From Middle English cokolde, cokewold, cockewold, kukwald, kukeweld, from Old French cucuault; a compound of cucu (“cuckoo”) (some varieties of the cuckoo bird lay their eggs in another’s nest) and Old French -auld. Cucu is either a directly derived onomatopoeic derivative of the cuckoo's call, or from Latin cucūlus. Latin cucūlus is a compound of onomatopoeic cucu (compare Late Latin cucus) and the diminutive suffix -ulus. -auld is from Frankish *-wald (similar suffixes are used in some personal names within other Germanic languages as well; confer English Harold, for instance), a suffixal use of Frankish *wald (“power, mastery, dominion”), from Proto-Germanic *waldą (“might, power, authority”) (compare German Gewalt), from *waldaną (“to rule”), from Proto-Indo-European *wal- (“to be strong”). Appears in Middle English in noun form circa 1250 as cokewald.

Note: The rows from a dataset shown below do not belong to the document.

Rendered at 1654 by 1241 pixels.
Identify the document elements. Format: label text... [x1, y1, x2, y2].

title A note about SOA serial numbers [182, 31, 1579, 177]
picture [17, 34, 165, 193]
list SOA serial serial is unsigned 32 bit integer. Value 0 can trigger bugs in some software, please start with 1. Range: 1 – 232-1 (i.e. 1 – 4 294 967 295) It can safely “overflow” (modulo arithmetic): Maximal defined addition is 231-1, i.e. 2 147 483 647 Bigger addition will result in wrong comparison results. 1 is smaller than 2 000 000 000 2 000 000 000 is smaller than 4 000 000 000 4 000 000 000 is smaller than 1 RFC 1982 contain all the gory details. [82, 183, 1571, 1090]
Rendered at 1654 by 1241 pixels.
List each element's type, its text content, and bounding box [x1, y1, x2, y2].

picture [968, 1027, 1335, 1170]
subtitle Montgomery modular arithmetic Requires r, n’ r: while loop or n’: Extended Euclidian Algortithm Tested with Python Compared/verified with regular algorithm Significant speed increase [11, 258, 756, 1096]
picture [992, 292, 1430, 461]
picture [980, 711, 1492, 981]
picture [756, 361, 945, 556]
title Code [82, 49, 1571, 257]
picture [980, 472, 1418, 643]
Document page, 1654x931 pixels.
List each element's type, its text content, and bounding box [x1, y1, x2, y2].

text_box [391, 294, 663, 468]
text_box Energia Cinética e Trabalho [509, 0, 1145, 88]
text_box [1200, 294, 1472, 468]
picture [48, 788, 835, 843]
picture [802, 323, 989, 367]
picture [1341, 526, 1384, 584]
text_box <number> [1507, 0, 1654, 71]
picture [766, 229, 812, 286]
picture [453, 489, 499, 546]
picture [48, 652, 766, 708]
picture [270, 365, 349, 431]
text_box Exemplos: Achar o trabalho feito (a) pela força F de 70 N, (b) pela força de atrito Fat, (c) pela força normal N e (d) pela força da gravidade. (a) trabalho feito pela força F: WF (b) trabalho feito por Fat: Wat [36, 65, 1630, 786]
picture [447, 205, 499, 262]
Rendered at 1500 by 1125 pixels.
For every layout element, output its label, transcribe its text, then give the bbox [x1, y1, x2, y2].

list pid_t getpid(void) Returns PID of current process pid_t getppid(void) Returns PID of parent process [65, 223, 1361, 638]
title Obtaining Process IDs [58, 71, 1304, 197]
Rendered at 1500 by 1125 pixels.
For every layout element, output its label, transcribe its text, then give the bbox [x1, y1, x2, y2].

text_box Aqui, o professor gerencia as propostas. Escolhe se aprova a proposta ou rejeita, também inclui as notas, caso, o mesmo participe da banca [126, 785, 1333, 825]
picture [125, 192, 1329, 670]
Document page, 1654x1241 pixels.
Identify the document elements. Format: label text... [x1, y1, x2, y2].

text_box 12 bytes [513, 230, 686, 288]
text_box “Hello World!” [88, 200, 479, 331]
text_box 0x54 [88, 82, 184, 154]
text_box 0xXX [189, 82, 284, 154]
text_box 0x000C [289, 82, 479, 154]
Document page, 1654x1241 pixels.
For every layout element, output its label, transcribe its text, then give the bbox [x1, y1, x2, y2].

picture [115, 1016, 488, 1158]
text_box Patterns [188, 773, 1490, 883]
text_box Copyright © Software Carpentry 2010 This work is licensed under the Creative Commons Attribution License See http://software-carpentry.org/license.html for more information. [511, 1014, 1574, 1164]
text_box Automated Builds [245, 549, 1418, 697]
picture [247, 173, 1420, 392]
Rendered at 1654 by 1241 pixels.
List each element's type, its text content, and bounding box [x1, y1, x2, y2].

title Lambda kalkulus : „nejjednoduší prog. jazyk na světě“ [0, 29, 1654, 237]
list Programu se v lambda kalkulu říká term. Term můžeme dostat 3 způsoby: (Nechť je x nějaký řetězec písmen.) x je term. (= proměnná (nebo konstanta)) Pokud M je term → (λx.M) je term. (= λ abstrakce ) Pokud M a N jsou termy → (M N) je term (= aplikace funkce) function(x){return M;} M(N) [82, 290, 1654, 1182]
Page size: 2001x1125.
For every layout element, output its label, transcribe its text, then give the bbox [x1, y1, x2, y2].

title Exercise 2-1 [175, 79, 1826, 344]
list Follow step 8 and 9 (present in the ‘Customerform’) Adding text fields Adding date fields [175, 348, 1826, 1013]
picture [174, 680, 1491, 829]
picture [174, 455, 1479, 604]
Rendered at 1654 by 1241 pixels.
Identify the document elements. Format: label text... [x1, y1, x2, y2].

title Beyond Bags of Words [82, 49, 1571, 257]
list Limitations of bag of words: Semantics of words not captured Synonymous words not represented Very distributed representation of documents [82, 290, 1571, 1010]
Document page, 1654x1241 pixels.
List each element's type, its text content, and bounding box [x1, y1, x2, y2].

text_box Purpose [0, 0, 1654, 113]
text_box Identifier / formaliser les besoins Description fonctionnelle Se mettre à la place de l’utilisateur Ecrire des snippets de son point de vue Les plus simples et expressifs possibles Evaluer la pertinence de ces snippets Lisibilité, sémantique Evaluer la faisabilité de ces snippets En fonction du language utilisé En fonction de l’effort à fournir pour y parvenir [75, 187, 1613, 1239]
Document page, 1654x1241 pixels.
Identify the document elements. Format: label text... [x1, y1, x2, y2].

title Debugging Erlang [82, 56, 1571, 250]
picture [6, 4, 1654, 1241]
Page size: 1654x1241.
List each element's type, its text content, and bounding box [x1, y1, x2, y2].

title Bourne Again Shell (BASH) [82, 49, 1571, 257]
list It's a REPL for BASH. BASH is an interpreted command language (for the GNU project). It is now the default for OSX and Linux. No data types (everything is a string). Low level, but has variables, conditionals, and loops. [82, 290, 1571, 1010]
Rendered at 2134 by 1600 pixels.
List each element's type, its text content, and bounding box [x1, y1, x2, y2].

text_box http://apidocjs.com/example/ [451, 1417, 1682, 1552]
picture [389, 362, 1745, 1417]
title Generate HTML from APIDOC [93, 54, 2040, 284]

First known use of the verb form is 1589.
cuckold (plural cuckolds)
- A man married to an unfaithful wife, especially when he is unaware or unaccepting of the fact.
- Synonyms: cornuto, cuck; see also Thesaurus:cuckold
- Coordinate terms: cuckquean; see also Thesaurus:cuckquean
- 1546, François Rabelais, The Third Book, Chapter 36
- If I never marry, I shall never be a cuckold.
- 2001, Goran V. Stanivukovic, Ovid and the Renaissance Body, page 178:
- In the early English drama, no play better approximates Ovid's contemptuous portrait of the willing cuckold than does Thomas Middleton's Chaste Maid in Cheapside (ca. 1612).
- For quotations of use of this term, see Citations:cuckold.
- (zoology) A West Indian plectognath fish, Rhinesomus triqueter.
- (zoology) The scrawled cowfish, Acanthostracion quadricornis and allied species.
- (transitive) To make a cuckold or cuckquean of someone by being unfaithful, or by seducing their partner or spouse.